What are values, and who ought to teach them? This question may turn into the centerpiece of the 1996 presidential election. Certainly the term “values” is thrown around like a misplaced trump card in a bad bid whist game — used arrogantly, mistakenly, in poor taste and at the wrong time.
Witness Newt Gingrich and the way he would blame Democrats and their “values” for everything from seismic shakes to the murder of Susan Smith’s children. It takes a special kind of myopia to suggest that liberal values caused a woman to kill her children and then blame it on an African-American man. That this woman was the stepdaughter of one of South Carolina’s most prominent Republicans compounds the irony that Newt would blame her behavior on “liberal values.”
That wasn’t the first time Gingrich misspoke and it won’t be the last. On another occasion, he injected politics into a discussion of a heinous crime, insisting that somehow Democrats were to blame for the murder of a pregnant woman so that the father could claim his child. Confusing? Of course, but not as confounding as Newt’s comments. The family of the murdered woman shunned Newt’s notion that politics had anything to do with the awful murder, but meanwhile the statement was never repudiated by the House speaker. With all his talk of values, the speaker was silenced by his own bout with shaky ethics.

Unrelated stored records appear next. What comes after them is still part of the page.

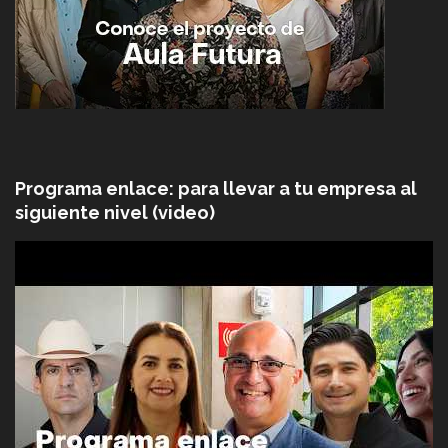
Programa enlace: para llevar a tu empresa al
siguiente nivel (video)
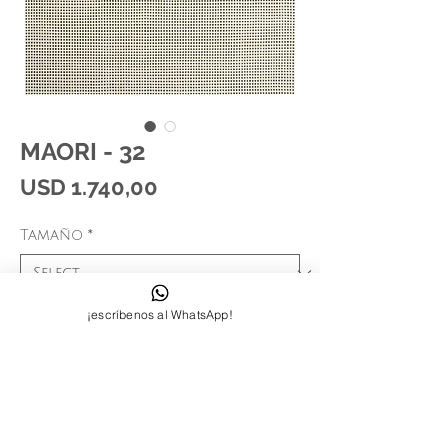
MAORI - 32
Price
USD 1.740,00
Tamaño
*
¡escríbenos al WhatsApp!
Síguenos:
Contactanos:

It is effortless to make fun of Speaker Gingrich and his values hypocrisy, but it makes some sense to look at the way the concept of values has become politicized. Can’t we agree on terms like “truth,” “honor,” “honesty” and “integrity”? How can the members of one political party assert an exclusive franchise on that which is good? How do others cede the moral ground so easily to them? Honor and integrity know no party, but the Republicans have so clearly won the rhetorical battle that their ownership of lofty terms is automatically conceded. So when they speak of “fairness” or “responsibility,” their words suggest that they are proposing something exemplary. When they slur “entitlement,” there is someone who can already see people (not corporations) with their hands out.
In some ways this is a political issue, but it seeps into the educational arena when formal programs on business ethics are organized. In one classroom, business students are being taught that profit is king. In another, they are being gingerly introduced to ethics. In one setting, students are being told how to circumvent regulations to save the environment. In another setting, students may be told about the sanctity of the environment.
There are ethical contradictions in some of the formulas that are used to weigh the consequences of some actions. The 104th Congress has debated occupational safety and health laws, asking how much an individual’s limbs are worth, how many fractions of a rodent’s carcass are allowable in manufactured food, how much polluters should pay for the harm they do to the nation’s rivers. Implicit here is the notion that there is a price for everything — life, limb, tainted food. It seems incongruent that some of the very drum majors for ethics and values are also the deal-cutters who would set a price on everything.
By talking values instead of economics, they hide behind words like “decency” without pondering how indecent it is to pay hard-working people as little as $4.25 per hour, how indecent it is to close manufacturing plants in people’s faces, how indecent it is to post soaring profits while laying workers off at the same time. It is as if there are two sets of values, one for people at the top, the other at the bottom. It is amusing to watch people who don’t work preach to others about hard work, to watch members of Congress cut costs by furloughing their cafeteria workers during congressional breaks while collecting their full salaries during these same breaks.
Social vs. Economic
In his recent book, “Values Matter Most,” pundit Ben Wattenberg says that the 1996 election boils down to values as perceived by the electorate. Fie pinpoints those areas where Americans most frequently differ — on issues like crime, welfare, affirmative action. While I take the opposite position from Wattenberg on most issues, my bigger objection is his assertion that these differences boil down to a set of universal values that must be articulated by a national leader.
Wattenberg would have us focus on social values, not economic values, on out-of-wedlock births, not the paucity of post-industrial jobs. I say we must focus on our nation’s economic values, in politics and in education.